Book Synopsis Bio-inspired Algorithms for Data Streaming and Visualization, Big Data Management, and Fog Computing by : Simon James Fong
Download or read book Bio-inspired Algorithms for Data Streaming and Visualization, Big Data Management, and Fog Computing written by Simon James Fong and published by Springer Nature. This book was released on 2020-08-25 with total page 228 pages. Available in PDF, EPUB and Kindle. Book excerpt: This book aims to provide some insights into recently developed bio-inspired algorithms within recent emerging trends of fog computing, sentiment analysis, and data streaming as well as to provide a more comprehensive approach to the big data management from pre-processing to analytics to visualization phases. The subject area of this book is within the realm of computer science, notably algorithms (meta-heuristic and, more particularly, bio-inspired algorithms).

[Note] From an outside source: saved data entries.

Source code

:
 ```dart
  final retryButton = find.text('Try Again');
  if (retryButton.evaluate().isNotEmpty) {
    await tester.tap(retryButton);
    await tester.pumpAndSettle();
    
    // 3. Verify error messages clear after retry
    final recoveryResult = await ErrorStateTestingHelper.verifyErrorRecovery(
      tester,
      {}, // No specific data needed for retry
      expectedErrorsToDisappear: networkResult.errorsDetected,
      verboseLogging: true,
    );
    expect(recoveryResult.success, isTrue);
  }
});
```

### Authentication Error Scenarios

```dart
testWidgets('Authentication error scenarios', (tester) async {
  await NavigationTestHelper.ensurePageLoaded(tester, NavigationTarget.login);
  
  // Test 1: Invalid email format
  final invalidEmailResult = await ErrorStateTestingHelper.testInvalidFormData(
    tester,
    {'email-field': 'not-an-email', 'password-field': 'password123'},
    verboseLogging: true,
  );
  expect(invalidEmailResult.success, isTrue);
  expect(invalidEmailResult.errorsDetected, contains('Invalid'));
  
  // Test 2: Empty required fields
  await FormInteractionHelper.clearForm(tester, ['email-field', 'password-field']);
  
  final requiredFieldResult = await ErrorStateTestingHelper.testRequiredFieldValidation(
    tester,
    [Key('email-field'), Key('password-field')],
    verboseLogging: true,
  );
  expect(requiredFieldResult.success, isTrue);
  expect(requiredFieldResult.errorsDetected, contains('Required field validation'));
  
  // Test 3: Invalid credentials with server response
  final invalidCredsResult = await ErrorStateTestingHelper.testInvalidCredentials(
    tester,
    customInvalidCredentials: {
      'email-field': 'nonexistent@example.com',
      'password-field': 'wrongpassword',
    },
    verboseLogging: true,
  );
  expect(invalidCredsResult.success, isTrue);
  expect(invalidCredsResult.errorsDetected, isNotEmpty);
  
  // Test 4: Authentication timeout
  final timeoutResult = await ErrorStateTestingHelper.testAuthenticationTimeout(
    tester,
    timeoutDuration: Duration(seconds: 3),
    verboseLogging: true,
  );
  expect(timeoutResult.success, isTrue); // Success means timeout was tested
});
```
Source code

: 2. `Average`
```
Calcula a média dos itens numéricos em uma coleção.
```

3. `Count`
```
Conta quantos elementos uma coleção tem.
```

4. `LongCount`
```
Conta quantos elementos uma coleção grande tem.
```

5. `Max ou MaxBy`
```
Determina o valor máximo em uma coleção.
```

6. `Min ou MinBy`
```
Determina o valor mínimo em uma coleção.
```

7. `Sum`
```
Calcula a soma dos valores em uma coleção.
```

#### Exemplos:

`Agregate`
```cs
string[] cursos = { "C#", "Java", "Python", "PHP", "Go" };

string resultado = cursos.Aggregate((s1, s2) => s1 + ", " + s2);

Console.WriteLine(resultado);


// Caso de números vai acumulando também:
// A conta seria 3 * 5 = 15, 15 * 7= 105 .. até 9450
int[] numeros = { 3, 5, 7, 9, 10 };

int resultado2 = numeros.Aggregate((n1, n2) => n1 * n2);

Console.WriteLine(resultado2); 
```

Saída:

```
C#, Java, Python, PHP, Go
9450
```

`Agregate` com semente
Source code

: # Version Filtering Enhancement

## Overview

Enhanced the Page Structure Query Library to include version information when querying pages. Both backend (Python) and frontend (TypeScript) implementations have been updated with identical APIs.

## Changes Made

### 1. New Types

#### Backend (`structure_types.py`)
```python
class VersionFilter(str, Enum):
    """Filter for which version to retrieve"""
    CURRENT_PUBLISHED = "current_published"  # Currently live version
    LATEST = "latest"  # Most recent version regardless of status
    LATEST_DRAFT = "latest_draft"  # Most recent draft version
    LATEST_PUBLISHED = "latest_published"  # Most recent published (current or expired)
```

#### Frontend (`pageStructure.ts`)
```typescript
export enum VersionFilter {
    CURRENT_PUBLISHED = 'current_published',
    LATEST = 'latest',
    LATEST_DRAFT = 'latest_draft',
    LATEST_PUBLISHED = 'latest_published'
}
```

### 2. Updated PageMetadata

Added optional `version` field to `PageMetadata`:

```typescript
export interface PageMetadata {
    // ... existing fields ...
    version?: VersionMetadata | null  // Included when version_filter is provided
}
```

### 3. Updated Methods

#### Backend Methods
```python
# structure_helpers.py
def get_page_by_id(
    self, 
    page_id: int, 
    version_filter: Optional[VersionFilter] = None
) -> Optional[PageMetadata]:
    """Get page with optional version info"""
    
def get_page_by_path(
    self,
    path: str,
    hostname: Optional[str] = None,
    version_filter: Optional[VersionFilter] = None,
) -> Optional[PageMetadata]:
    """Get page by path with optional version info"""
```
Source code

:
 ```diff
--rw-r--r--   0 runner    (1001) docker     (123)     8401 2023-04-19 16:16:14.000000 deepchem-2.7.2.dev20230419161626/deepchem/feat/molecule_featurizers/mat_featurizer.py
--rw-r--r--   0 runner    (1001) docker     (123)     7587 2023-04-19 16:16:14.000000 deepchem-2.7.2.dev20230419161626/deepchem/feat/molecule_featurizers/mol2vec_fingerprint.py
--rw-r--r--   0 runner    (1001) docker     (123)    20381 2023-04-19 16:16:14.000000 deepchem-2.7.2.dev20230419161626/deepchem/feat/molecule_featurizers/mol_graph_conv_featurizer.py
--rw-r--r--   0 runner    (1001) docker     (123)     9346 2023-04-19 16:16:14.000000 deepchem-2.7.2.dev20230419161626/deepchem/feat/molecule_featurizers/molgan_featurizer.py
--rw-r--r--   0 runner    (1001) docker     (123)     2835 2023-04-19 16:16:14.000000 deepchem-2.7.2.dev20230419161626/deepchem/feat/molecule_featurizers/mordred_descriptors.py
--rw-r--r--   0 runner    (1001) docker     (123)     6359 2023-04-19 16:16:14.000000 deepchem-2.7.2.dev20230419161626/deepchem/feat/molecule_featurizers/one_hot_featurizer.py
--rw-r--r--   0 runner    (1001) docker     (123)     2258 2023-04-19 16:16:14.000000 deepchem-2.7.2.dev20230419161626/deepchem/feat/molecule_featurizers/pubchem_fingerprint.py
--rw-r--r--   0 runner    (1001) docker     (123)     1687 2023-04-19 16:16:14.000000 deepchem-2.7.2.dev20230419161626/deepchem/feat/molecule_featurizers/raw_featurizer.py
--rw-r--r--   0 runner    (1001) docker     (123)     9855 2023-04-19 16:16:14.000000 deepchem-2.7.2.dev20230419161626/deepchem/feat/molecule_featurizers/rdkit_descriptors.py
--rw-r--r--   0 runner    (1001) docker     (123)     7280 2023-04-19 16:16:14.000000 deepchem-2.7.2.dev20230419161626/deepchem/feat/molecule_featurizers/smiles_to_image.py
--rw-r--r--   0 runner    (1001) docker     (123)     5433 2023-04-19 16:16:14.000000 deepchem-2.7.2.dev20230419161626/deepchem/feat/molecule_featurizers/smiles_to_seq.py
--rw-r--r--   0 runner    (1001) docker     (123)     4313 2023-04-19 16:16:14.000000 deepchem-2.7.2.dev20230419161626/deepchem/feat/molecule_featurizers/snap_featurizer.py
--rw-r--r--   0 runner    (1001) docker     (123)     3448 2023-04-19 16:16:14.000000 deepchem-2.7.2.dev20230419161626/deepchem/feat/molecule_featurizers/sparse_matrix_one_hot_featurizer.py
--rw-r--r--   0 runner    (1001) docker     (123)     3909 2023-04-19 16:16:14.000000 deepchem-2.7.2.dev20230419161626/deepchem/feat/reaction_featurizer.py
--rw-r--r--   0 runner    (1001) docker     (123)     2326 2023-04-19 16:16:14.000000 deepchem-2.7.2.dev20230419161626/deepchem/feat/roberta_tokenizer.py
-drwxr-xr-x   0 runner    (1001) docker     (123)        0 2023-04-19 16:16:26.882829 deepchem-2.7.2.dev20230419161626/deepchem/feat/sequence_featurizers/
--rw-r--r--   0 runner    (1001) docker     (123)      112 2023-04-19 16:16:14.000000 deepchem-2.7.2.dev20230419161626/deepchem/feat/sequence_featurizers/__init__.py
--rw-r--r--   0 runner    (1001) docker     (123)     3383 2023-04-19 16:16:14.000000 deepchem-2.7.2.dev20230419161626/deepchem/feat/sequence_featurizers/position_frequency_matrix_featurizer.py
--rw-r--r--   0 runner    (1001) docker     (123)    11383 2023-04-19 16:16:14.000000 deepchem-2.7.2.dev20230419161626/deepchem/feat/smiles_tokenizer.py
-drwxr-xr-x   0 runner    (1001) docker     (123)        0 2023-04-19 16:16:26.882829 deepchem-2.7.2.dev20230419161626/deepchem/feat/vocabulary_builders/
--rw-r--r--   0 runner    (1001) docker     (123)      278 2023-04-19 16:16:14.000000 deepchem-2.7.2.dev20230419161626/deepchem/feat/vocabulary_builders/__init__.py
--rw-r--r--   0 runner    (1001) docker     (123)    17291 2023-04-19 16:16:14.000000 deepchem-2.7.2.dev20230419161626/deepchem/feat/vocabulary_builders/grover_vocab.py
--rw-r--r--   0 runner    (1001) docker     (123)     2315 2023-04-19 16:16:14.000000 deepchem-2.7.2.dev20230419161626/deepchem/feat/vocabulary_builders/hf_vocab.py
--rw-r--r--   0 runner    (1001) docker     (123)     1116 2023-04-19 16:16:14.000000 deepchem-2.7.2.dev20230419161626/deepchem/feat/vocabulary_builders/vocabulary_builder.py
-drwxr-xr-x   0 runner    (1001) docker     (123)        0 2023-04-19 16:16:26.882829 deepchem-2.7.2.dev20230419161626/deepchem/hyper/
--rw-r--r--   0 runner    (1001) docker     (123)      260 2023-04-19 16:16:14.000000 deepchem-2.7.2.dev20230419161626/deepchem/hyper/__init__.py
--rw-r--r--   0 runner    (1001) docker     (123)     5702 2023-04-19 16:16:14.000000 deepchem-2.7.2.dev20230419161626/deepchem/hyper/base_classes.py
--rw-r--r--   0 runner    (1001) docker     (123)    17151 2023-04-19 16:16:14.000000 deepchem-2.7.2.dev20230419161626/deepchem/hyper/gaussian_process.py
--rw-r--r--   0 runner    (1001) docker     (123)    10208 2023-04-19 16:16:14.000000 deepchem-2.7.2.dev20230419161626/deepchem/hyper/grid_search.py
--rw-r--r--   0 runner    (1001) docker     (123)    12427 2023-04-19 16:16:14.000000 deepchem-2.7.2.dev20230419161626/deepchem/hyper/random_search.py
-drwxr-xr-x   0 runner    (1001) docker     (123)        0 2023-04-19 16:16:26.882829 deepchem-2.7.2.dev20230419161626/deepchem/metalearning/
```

Although application domains of these new algorithms may be mentioned, the scope of this book is not on the application of algorithms to specific or general domains but to provide an update on recent research trends for bio-inspired algorithms within a specific application domain or emerging area. These areas include data streaming, fog computing, and phases of big data management. One of the reasons for writing this book is that the bio-inspired approach does not receive much attention but shows considerable promise and diversity in terms of approach of many issues in big data and streaming. Some novel approaches of this book are the use of these algorithms to all phases of data management (not just a particular phase such as data mining or business intelligence as many books focus on); effective demonstration of the effectiveness of a selected algorithm within a chapter against comparative algorithms using the experimental method. Another novel approach is a brief overview and evaluation of traditional algorithms, both sequential and parallel, for use in data mining, in order to provide an overview of existing algorithms in use. This overview complements a further chapter on bio-inspired algorithms for data mining to enable readers to make a more suitable choice of algorithm for data mining within a particular context. In all chapters, references for further reading are provided, and in selected chapters, the author also include ideas for future research.